→ **EXERCISE PROMPT**
Word for word, copy out the data below, omitting pictures.

→ **DATASET EXTRACT**
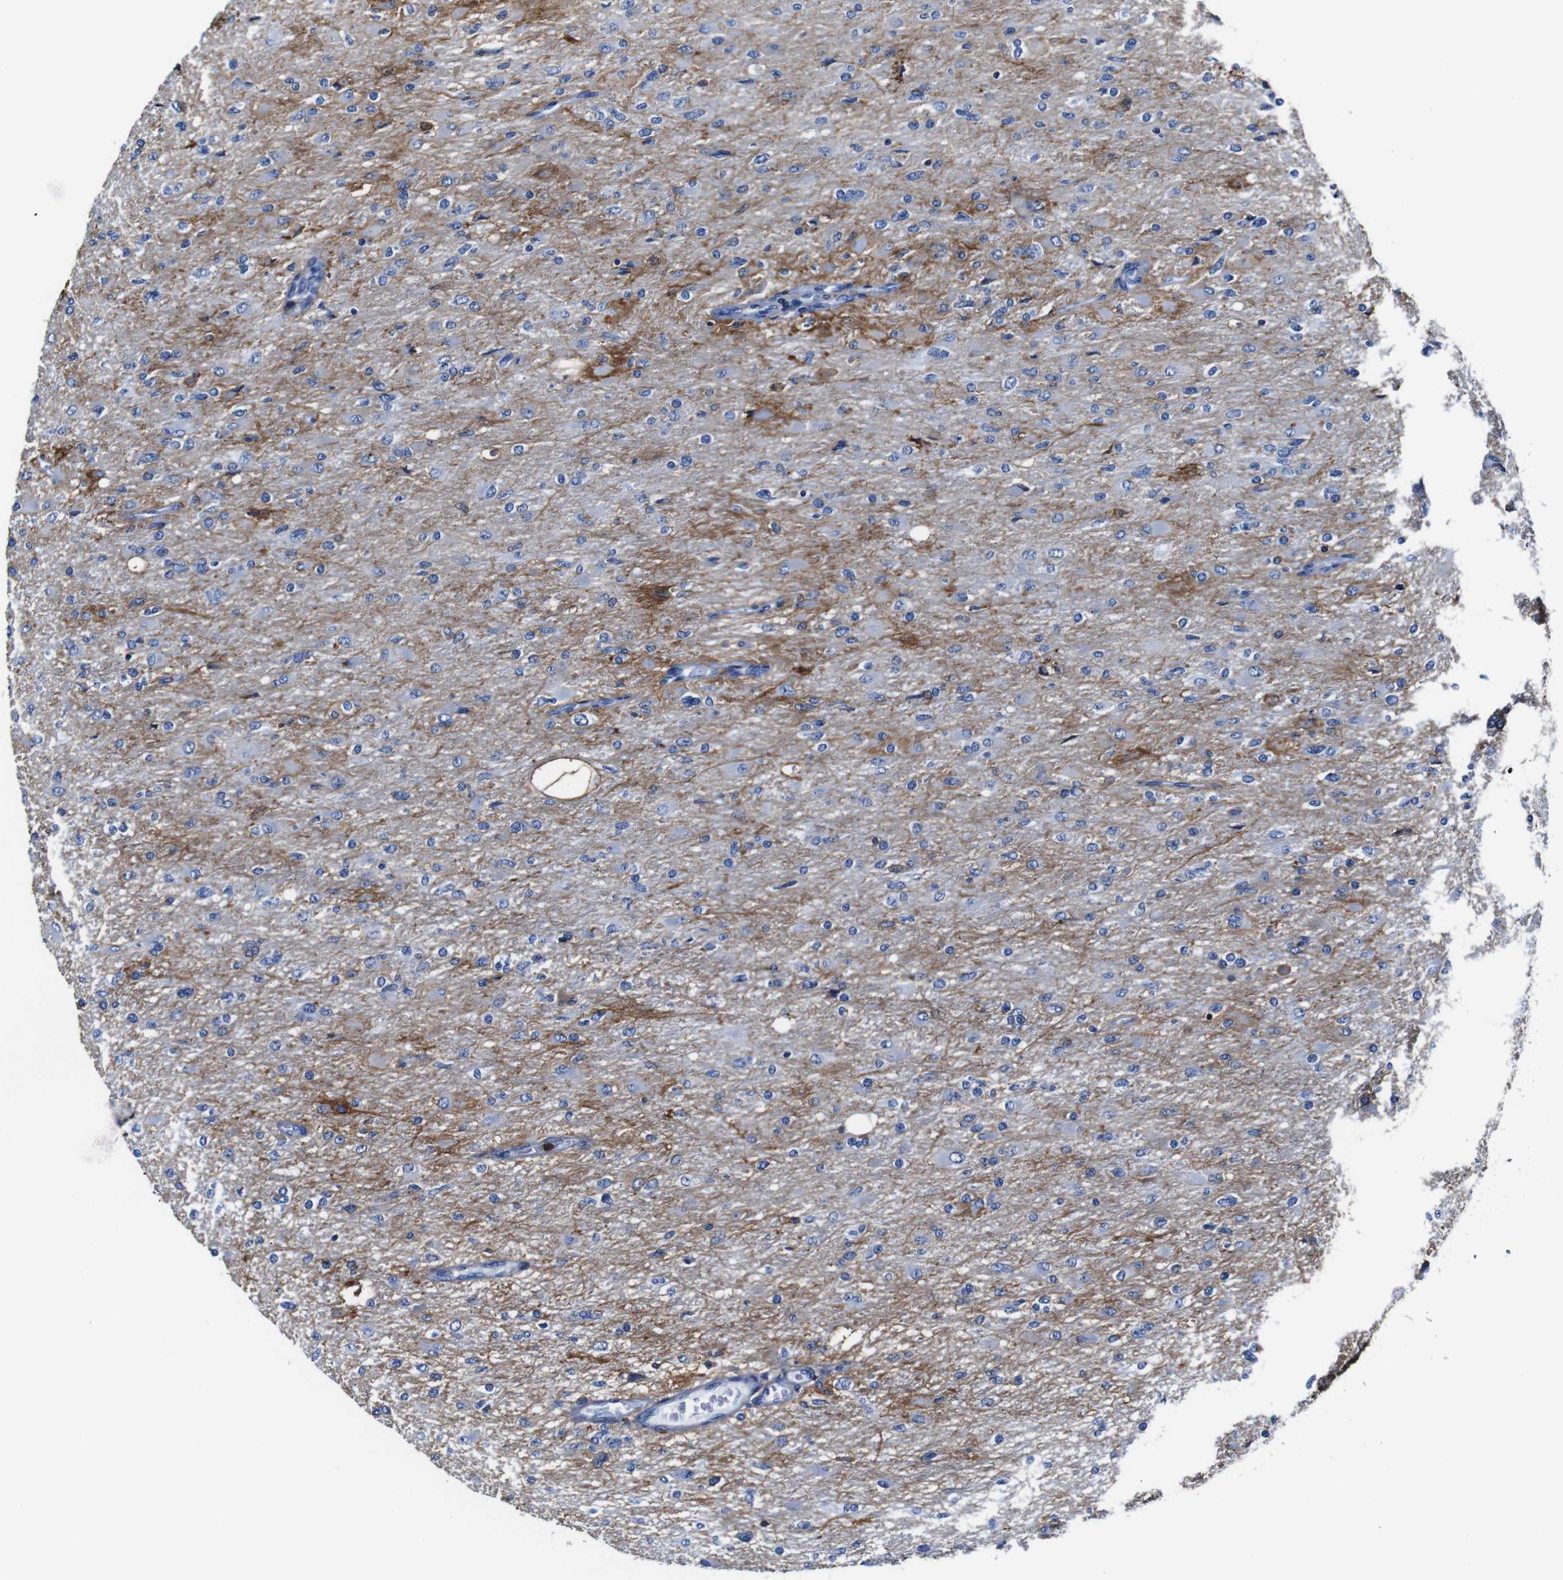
{"staining": {"intensity": "weak", "quantity": "<25%", "location": "cytoplasmic/membranous"}, "tissue": "glioma", "cell_type": "Tumor cells", "image_type": "cancer", "snomed": [{"axis": "morphology", "description": "Glioma, malignant, High grade"}, {"axis": "topography", "description": "Cerebral cortex"}], "caption": "A micrograph of glioma stained for a protein shows no brown staining in tumor cells.", "gene": "ANXA1", "patient": {"sex": "female", "age": 36}}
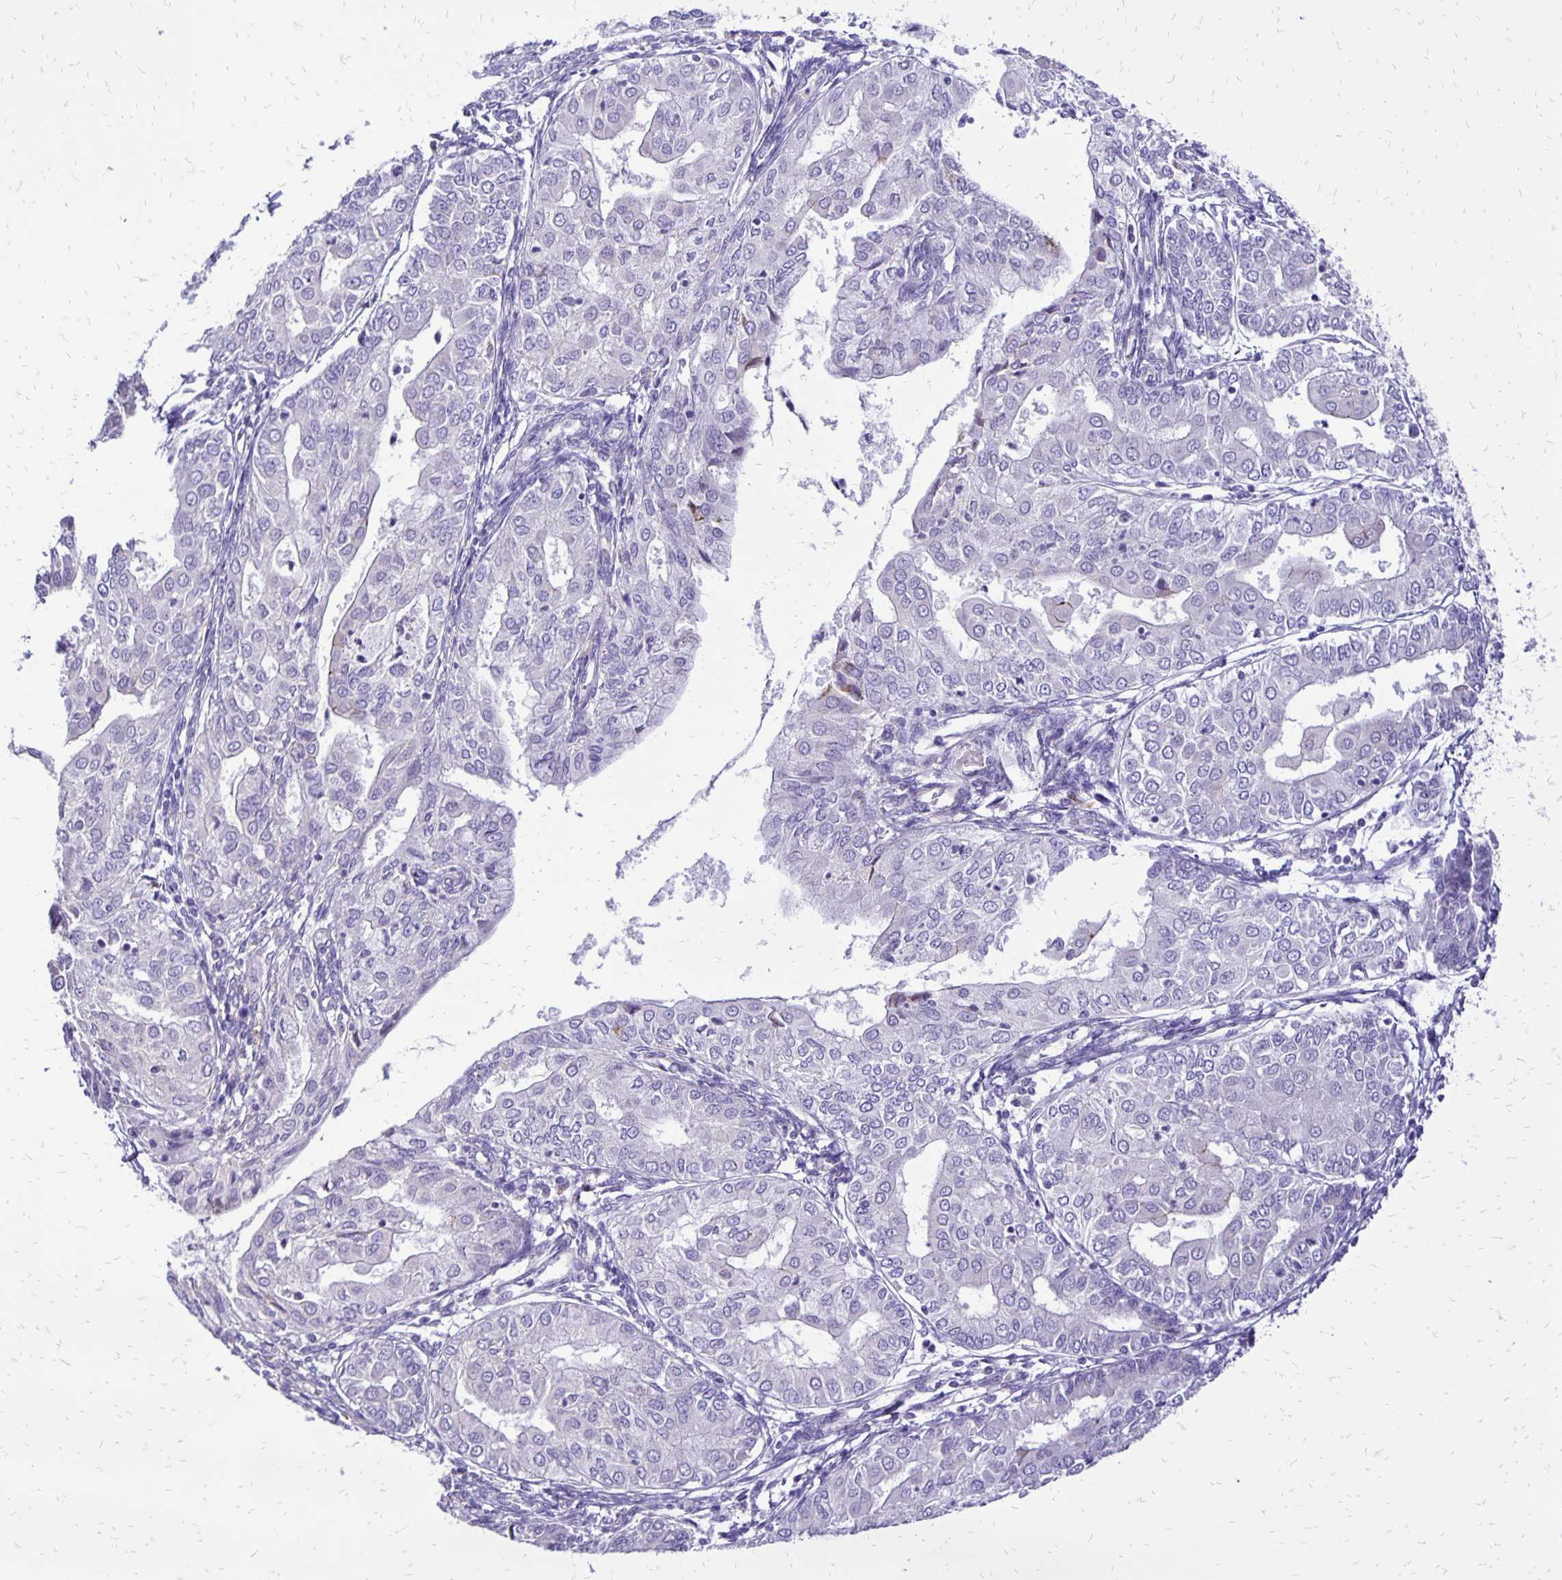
{"staining": {"intensity": "negative", "quantity": "none", "location": "none"}, "tissue": "endometrial cancer", "cell_type": "Tumor cells", "image_type": "cancer", "snomed": [{"axis": "morphology", "description": "Adenocarcinoma, NOS"}, {"axis": "topography", "description": "Endometrium"}], "caption": "There is no significant staining in tumor cells of endometrial adenocarcinoma. Nuclei are stained in blue.", "gene": "EIF5A", "patient": {"sex": "female", "age": 68}}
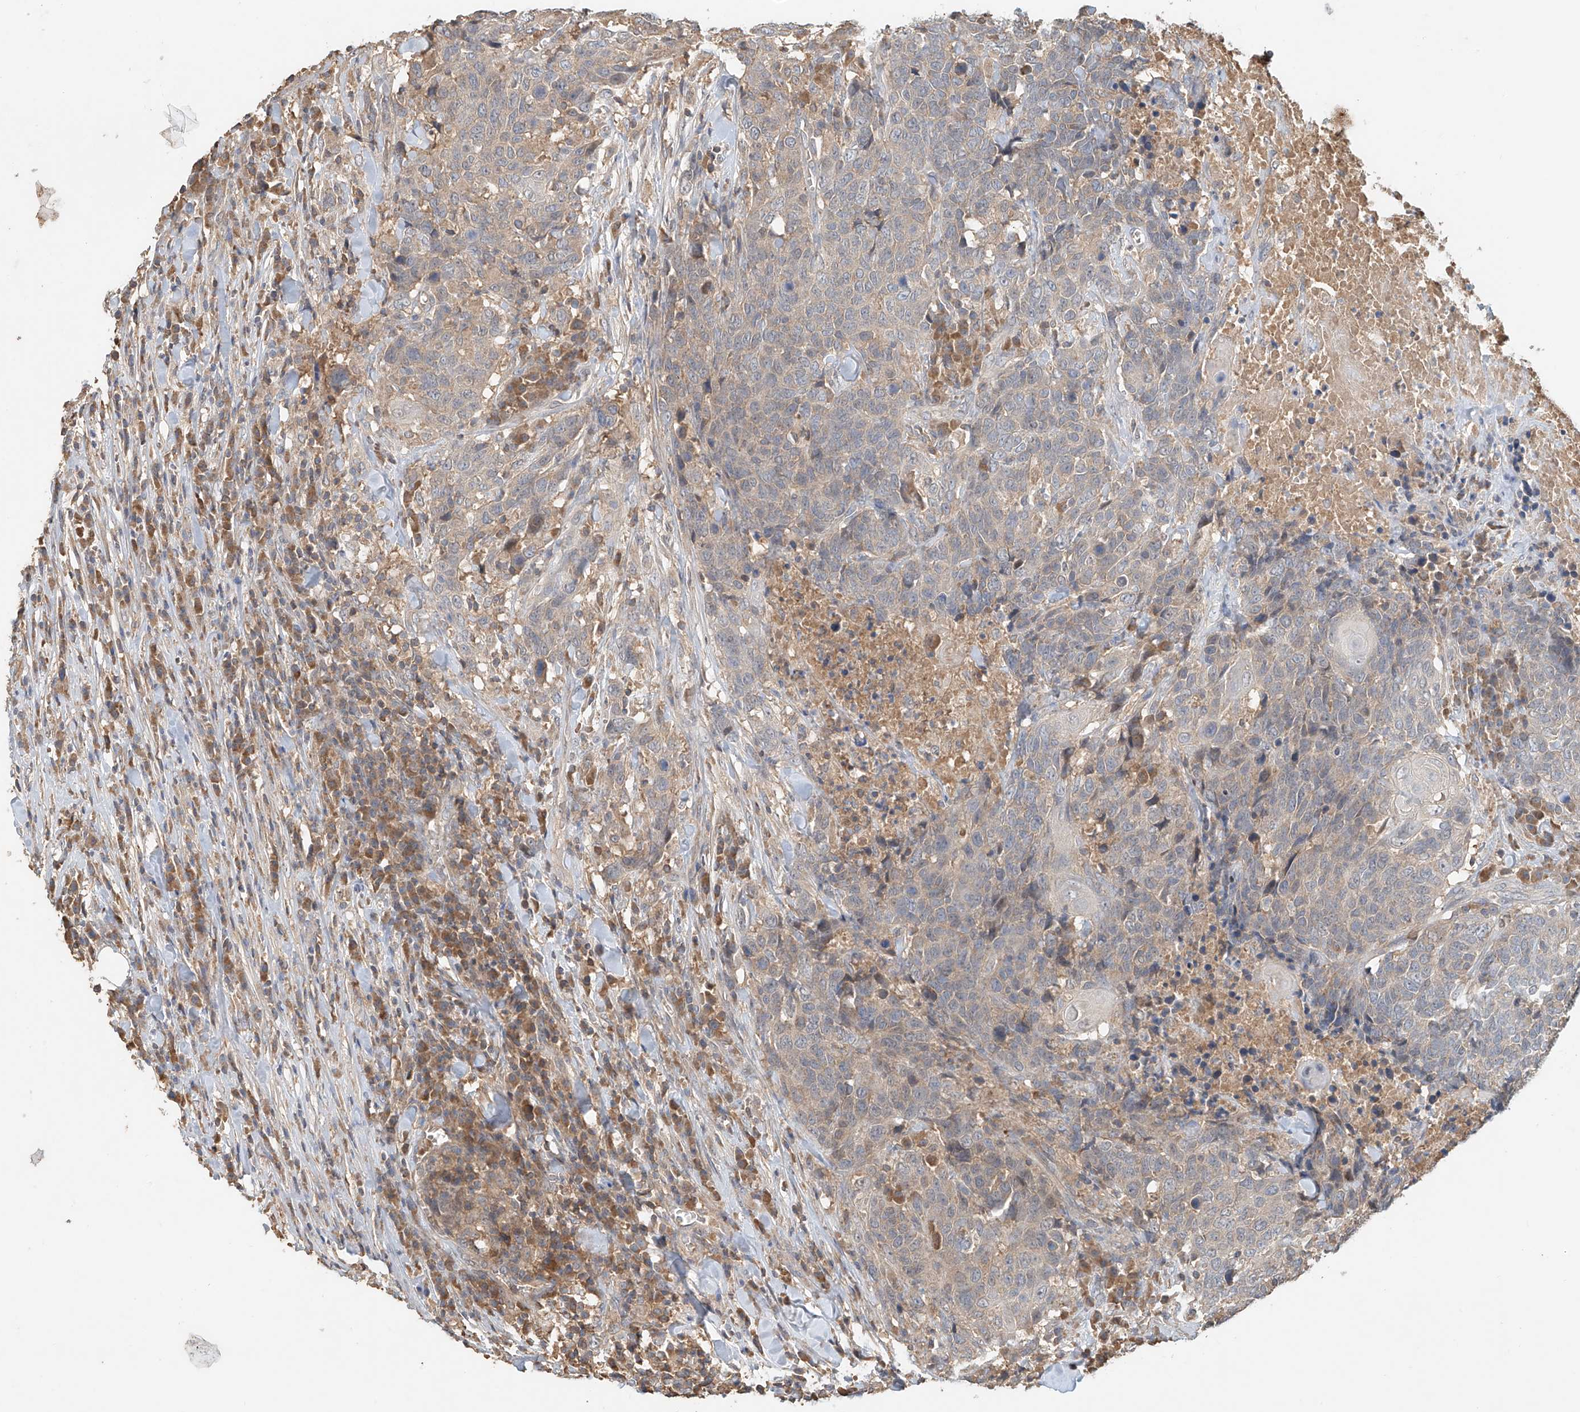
{"staining": {"intensity": "weak", "quantity": "<25%", "location": "cytoplasmic/membranous"}, "tissue": "head and neck cancer", "cell_type": "Tumor cells", "image_type": "cancer", "snomed": [{"axis": "morphology", "description": "Squamous cell carcinoma, NOS"}, {"axis": "topography", "description": "Head-Neck"}], "caption": "High magnification brightfield microscopy of squamous cell carcinoma (head and neck) stained with DAB (brown) and counterstained with hematoxylin (blue): tumor cells show no significant staining.", "gene": "GNB1L", "patient": {"sex": "male", "age": 66}}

→ **THE COMPLETED TASK**
{"staining": {"intensity": "weak", "quantity": "<25%", "location": "cytoplasmic/membranous"}, "tissue": "glioma", "cell_type": "Tumor cells", "image_type": "cancer", "snomed": [{"axis": "morphology", "description": "Glioma, malignant, High grade"}, {"axis": "topography", "description": "Cerebral cortex"}], "caption": "A micrograph of glioma stained for a protein shows no brown staining in tumor cells.", "gene": "ANXA1", "patient": {"sex": "female", "age": 36}}
{"staining": {"intensity": "negative", "quantity": "none", "location": "none"}, "tissue": "endometrial cancer", "cell_type": "Tumor cells", "image_type": "cancer", "snomed": [{"axis": "morphology", "description": "Adenocarcinoma, NOS"}, {"axis": "topography", "description": "Endometrium"}], "caption": "There is no significant staining in tumor cells of endometrial adenocarcinoma. Nuclei are stained in blue.", "gene": "EIF5A", "patient": {"sex": "female", "age": 68}}
{"staining": {"intensity": "weak", "quantity": "<25%", "location": "cytoplasmic/membranous"}, "tissue": "head and neck cancer", "cell_type": "Tumor cells", "image_type": "cancer", "snomed": [{"axis": "morphology", "description": "Squamous cell carcinoma, NOS"}, {"axis": "topography", "description": "Head-Neck"}], "caption": "High magnification brightfield microscopy of squamous cell carcinoma (head and neck) stained with DAB (brown) and counterstained with hematoxylin (blue): tumor cells show no significant staining.", "gene": "GNB1L", "patient": {"sex": "male", "age": 66}}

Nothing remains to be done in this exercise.